### Assigned task
Please reproduce the data exactly, excluding any pictures it contains.

### Supplied entries

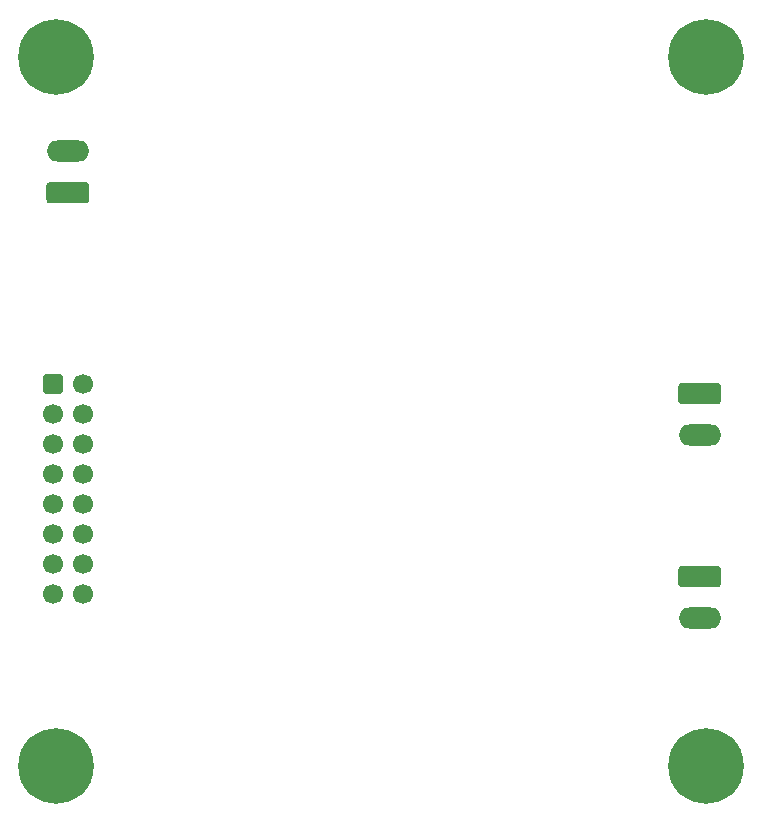
<source format=gbr>
%TF.GenerationSoftware,KiCad,Pcbnew,5.1.10*%
%TF.CreationDate,2021-07-04T17:51:47+02:00*%
%TF.ProjectId,DRV5825P,44525635-3832-4355-902e-6b696361645f,V0.1*%
%TF.SameCoordinates,Original*%
%TF.FileFunction,Soldermask,Bot*%
%TF.FilePolarity,Negative*%
%FSLAX46Y46*%
G04 Gerber Fmt 4.6, Leading zero omitted, Abs format (unit mm)*
G04 Created by KiCad (PCBNEW 5.1.10) date 2021-07-04 17:51:47*
%MOMM*%
%LPD*%
G01*
G04 APERTURE LIST*
%ADD10C,6.400000*%
%ADD11O,3.600000X1.800000*%
%ADD12C,1.700000*%
G04 APERTURE END LIST*
D10*
%TO.C,H4*%
X202500000Y-130000000D03*
%TD*%
%TO.C,H3*%
X202500000Y-70000000D03*
%TD*%
%TO.C,H2*%
X147500000Y-130000000D03*
%TD*%
%TO.C,H1*%
X147500000Y-70000000D03*
%TD*%
D11*
%TO.C,OUT_B*%
X202000000Y-117500000D03*
G36*
G01*
X200450000Y-113100000D02*
X203550000Y-113100000D01*
G75*
G02*
X203800000Y-113350000I0J-250000D01*
G01*
X203800000Y-114650000D01*
G75*
G02*
X203550000Y-114900000I-250000J0D01*
G01*
X200450000Y-114900000D01*
G75*
G02*
X200200000Y-114650000I0J250000D01*
G01*
X200200000Y-113350000D01*
G75*
G02*
X200450000Y-113100000I250000J0D01*
G01*
G37*
%TD*%
%TO.C,OUT_A*%
X202000000Y-102000000D03*
G36*
G01*
X200450000Y-97600000D02*
X203550000Y-97600000D01*
G75*
G02*
X203800000Y-97850000I0J-250000D01*
G01*
X203800000Y-99150000D01*
G75*
G02*
X203550000Y-99400000I-250000J0D01*
G01*
X200450000Y-99400000D01*
G75*
G02*
X200200000Y-99150000I0J250000D01*
G01*
X200200000Y-97850000D01*
G75*
G02*
X200450000Y-97600000I250000J0D01*
G01*
G37*
%TD*%
D12*
%TO.C,Data_CTL_I/O*%
X149790000Y-115470000D03*
X149790000Y-112930000D03*
X149790000Y-110390000D03*
X149790000Y-107850000D03*
X149790000Y-105310000D03*
X149790000Y-102770000D03*
X149790000Y-100230000D03*
X149790000Y-97690000D03*
X147250000Y-115470000D03*
X147250000Y-112930000D03*
X147250000Y-110390000D03*
X147250000Y-107850000D03*
X147250000Y-105310000D03*
X147250000Y-102770000D03*
X147250000Y-100230000D03*
G36*
G01*
X146400000Y-98290000D02*
X146400000Y-97090000D01*
G75*
G02*
X146650000Y-96840000I250000J0D01*
G01*
X147850000Y-96840000D01*
G75*
G02*
X148100000Y-97090000I0J-250000D01*
G01*
X148100000Y-98290000D01*
G75*
G02*
X147850000Y-98540000I-250000J0D01*
G01*
X146650000Y-98540000D01*
G75*
G02*
X146400000Y-98290000I0J250000D01*
G01*
G37*
%TD*%
D11*
%TO.C,Pwr_IN*%
X148500000Y-78000000D03*
G36*
G01*
X150050000Y-82400000D02*
X146950000Y-82400000D01*
G75*
G02*
X146700000Y-82150000I0J250000D01*
G01*
X146700000Y-80850000D01*
G75*
G02*
X146950000Y-80600000I250000J0D01*
G01*
X150050000Y-80600000D01*
G75*
G02*
X150300000Y-80850000I0J-250000D01*
G01*
X150300000Y-82150000D01*
G75*
G02*
X150050000Y-82400000I-250000J0D01*
G01*
G37*
%TD*%
M02*

</source>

### Written response
<source format=gbr>
%TF.GenerationSoftware,KiCad,Pcbnew,5.1.10*%
%TF.CreationDate,2021-07-04T17:51:47+02:00*%
%TF.ProjectId,DRV5825P,44525635-3832-4355-902e-6b696361645f,V0.1*%
%TF.SameCoordinates,Original*%
%TF.FileFunction,Soldermask,Bot*%
%TF.FilePolarity,Negative*%
%FSLAX46Y46*%
G04 Gerber Fmt 4.6, Leading zero omitted, Abs format (unit mm)*
G04 Created by KiCad (PCBNEW 5.1.10) date 2021-07-04 17:51:47*
%MOMM*%
%LPD*%
G01*
G04 APERTURE LIST*
%ADD10C,6.400000*%
%ADD11O,3.600000X1.800000*%
%ADD12C,1.700000*%
G04 APERTURE END LIST*
D10*
%TO.C,H4*%
X202500000Y-130000000D03*
%TD*%
%TO.C,H3*%
X202500000Y-70000000D03*
%TD*%
%TO.C,H2*%
X147500000Y-130000000D03*
%TD*%
%TO.C,H1*%
X147500000Y-70000000D03*
%TD*%
D11*
%TO.C,OUT_B*%
X202000000Y-117500000D03*
G36*
G01*
X200450000Y-113100000D02*
X203550000Y-113100000D01*
G75*
G02*
X203800000Y-113350000I0J-250000D01*
G01*
X203800000Y-114650000D01*
G75*
G02*
X203550000Y-114900000I-250000J0D01*
G01*
X200450000Y-114900000D01*
G75*
G02*
X200200000Y-114650000I0J250000D01*
G01*
X200200000Y-113350000D01*
G75*
G02*
X200450000Y-113100000I250000J0D01*
G01*
G37*
%TD*%
%TO.C,OUT_A*%
X202000000Y-102000000D03*
G36*
G01*
X200450000Y-97600000D02*
X203550000Y-97600000D01*
G75*
G02*
X203800000Y-97850000I0J-250000D01*
G01*
X203800000Y-99150000D01*
G75*
G02*
X203550000Y-99400000I-250000J0D01*
G01*
X200450000Y-99400000D01*
G75*
G02*
X200200000Y-99150000I0J250000D01*
G01*
X200200000Y-97850000D01*
G75*
G02*
X200450000Y-97600000I250000J0D01*
G01*
G37*
%TD*%
D12*
%TO.C,Data_CTL_I/O*%
X149790000Y-115470000D03*
X149790000Y-112930000D03*
X149790000Y-110390000D03*
X149790000Y-107850000D03*
X149790000Y-105310000D03*
X149790000Y-102770000D03*
X149790000Y-100230000D03*
X149790000Y-97690000D03*
X147250000Y-115470000D03*
X147250000Y-112930000D03*
X147250000Y-110390000D03*
X147250000Y-107850000D03*
X147250000Y-105310000D03*
X147250000Y-102770000D03*
X147250000Y-100230000D03*
G36*
G01*
X146400000Y-98290000D02*
X146400000Y-97090000D01*
G75*
G02*
X146650000Y-96840000I250000J0D01*
G01*
X147850000Y-96840000D01*
G75*
G02*
X148100000Y-97090000I0J-250000D01*
G01*
X148100000Y-98290000D01*
G75*
G02*
X147850000Y-98540000I-250000J0D01*
G01*
X146650000Y-98540000D01*
G75*
G02*
X146400000Y-98290000I0J250000D01*
G01*
G37*
%TD*%
D11*
%TO.C,Pwr_IN*%
X148500000Y-78000000D03*
G36*
G01*
X150050000Y-82400000D02*
X146950000Y-82400000D01*
G75*
G02*
X146700000Y-82150000I0J250000D01*
G01*
X146700000Y-80850000D01*
G75*
G02*
X146950000Y-80600000I250000J0D01*
G01*
X150050000Y-80600000D01*
G75*
G02*
X150300000Y-80850000I0J-250000D01*
G01*
X150300000Y-82150000D01*
G75*
G02*
X150050000Y-82400000I-250000J0D01*
G01*
G37*
%TD*%
M02*

</source>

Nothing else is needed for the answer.